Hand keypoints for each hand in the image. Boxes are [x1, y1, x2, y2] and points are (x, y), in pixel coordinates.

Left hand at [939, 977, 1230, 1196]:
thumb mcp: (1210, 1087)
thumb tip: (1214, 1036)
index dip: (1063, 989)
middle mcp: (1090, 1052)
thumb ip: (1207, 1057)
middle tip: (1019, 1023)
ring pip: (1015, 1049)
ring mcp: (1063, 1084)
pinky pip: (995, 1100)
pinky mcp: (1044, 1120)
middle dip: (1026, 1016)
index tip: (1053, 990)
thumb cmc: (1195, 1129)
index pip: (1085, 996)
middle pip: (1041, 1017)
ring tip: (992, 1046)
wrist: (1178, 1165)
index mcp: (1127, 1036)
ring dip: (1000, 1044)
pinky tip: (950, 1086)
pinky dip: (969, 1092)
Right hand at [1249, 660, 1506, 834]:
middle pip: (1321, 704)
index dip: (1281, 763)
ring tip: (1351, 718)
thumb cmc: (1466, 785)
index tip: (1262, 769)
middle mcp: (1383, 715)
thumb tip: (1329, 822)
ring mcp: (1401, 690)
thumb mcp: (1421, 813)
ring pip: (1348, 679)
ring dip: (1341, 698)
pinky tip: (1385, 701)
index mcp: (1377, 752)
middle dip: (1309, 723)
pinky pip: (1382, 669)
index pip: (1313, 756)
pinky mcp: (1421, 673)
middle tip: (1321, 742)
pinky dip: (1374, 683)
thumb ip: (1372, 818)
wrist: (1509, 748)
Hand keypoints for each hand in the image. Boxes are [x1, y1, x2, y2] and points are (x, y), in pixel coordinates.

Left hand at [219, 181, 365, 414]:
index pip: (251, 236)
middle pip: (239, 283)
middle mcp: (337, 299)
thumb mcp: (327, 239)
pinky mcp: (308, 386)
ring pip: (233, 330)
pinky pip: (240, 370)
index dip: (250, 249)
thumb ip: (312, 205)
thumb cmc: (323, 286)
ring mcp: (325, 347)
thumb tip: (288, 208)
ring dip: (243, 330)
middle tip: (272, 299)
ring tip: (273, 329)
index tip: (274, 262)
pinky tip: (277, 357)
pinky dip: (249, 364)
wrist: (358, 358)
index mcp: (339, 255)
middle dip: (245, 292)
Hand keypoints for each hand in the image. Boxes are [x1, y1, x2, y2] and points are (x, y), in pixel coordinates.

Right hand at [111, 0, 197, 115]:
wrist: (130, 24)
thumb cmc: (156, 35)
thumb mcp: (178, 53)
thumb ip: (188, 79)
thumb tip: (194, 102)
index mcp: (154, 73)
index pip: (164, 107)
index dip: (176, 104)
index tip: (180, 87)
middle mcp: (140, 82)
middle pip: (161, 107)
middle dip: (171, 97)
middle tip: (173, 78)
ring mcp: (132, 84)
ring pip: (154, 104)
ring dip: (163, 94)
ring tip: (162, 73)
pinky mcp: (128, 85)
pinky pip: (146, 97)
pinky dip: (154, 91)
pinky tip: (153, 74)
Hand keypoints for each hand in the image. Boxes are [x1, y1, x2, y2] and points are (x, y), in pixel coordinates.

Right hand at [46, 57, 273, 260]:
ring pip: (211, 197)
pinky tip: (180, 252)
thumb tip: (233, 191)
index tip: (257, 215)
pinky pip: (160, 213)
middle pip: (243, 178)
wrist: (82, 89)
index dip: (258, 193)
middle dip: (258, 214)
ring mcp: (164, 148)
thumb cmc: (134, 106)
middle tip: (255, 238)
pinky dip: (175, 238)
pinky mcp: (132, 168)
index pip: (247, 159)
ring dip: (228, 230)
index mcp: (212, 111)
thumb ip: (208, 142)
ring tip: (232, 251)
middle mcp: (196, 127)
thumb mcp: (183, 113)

══════════

§ **What you need to do**:
Set down every entry exactly as it appears.

§ **Completed task**:
Hand keypoints for each hand in the image. Boxes are [x1, y1, x2, y2] and points are (x, y), in pixel coordinates.

Left hand at [939, 977, 1230, 1196]:
thumb mcp: (1210, 1087)
thumb tip: (1214, 1036)
index dip: (1063, 989)
middle mcp: (1090, 1052)
thumb ip: (1207, 1057)
middle tip: (1019, 1023)
ring pip: (1015, 1049)
ring mcp: (1063, 1084)
pinky pip: (995, 1100)
pinky mcp: (1044, 1120)
middle dip: (1026, 1016)
index tip: (1053, 990)
thumb cmc: (1195, 1129)
index pip: (1085, 996)
middle pip: (1041, 1017)
ring tip: (992, 1046)
wrist: (1178, 1165)
index mcp: (1127, 1036)
ring dip: (1000, 1044)
pinky tip: (950, 1086)
pinky dip: (969, 1092)
Right hand at [1249, 660, 1506, 834]:
middle pip: (1321, 704)
index dip: (1281, 763)
ring tip: (1351, 718)
thumb cmc: (1466, 785)
index tip: (1262, 769)
middle mcp: (1383, 715)
thumb tip: (1329, 822)
ring mcp: (1401, 690)
thumb mcp: (1421, 813)
ring pip: (1348, 679)
ring dip: (1341, 698)
pinky tip: (1385, 701)
index mcp: (1377, 752)
middle dip: (1309, 723)
pinky pip: (1382, 669)
index pip: (1313, 756)
pinky mcp: (1421, 673)
middle tip: (1321, 742)
pinky dip: (1374, 683)
thumb ip: (1372, 818)
wrist: (1509, 748)
Hand keypoints for each hand in the image. Boxes are [x1, y1, x2, y2] and points are (x, y), in pixel coordinates.

Left hand at [219, 181, 365, 414]:
index pip: (251, 236)
middle pip: (239, 283)
middle mcp: (337, 299)
thumb mcp: (327, 239)
pinky mcp: (308, 386)
ring pip: (233, 330)
pinky pip: (240, 370)
index dip: (250, 249)
thumb ip: (312, 205)
thumb cmc: (323, 286)
ring mcp: (325, 347)
thumb tip: (288, 208)
ring dip: (243, 330)
middle tip: (272, 299)
ring tip: (273, 329)
index tip: (274, 262)
pinky tip: (277, 357)
pinky dip: (249, 364)
wrist: (358, 358)
index mcp: (339, 255)
middle dip: (245, 292)
Hand keypoints for each hand in the image. Boxes are [x1, y1, x2, y2] and points are (x, y), in pixel coordinates.

Right hand at [111, 0, 197, 115]:
wrist: (130, 24)
thumb cmc: (156, 35)
thumb mcp: (178, 53)
thumb ip: (188, 79)
thumb tip: (194, 102)
index mcp: (154, 73)
index pip: (164, 107)
index dip: (176, 104)
index tip: (180, 87)
middle mcp: (140, 82)
middle pip: (161, 107)
middle dip: (171, 97)
middle tip: (173, 78)
ring mcp: (132, 84)
ring pip: (154, 104)
ring dip: (163, 94)
ring tip: (162, 73)
pinky mcp: (128, 85)
pinky pip: (146, 97)
pinky dip: (154, 91)
pinky tip: (153, 74)
Hand keypoints for each hand in the image. Boxes are [x1, y1, x2, y2] and points are (x, y), in pixel coordinates.

Right hand at [46, 57, 273, 260]:
ring pip: (211, 197)
pinky tip: (180, 252)
thumb tip: (233, 191)
index tip: (257, 215)
pinky pip: (160, 213)
middle pip: (243, 178)
wrist: (82, 89)
index dip: (258, 193)
middle dip: (258, 214)
ring mcp: (164, 148)
thumb cmc: (134, 106)
middle tip: (255, 238)
pinky dip: (175, 238)
pinky mcp: (132, 168)
index pip: (247, 159)
ring dip: (228, 230)
index mcp: (212, 111)
thumb ip: (208, 142)
ring tip: (232, 251)
middle mcp: (196, 127)
thumb mcp: (183, 113)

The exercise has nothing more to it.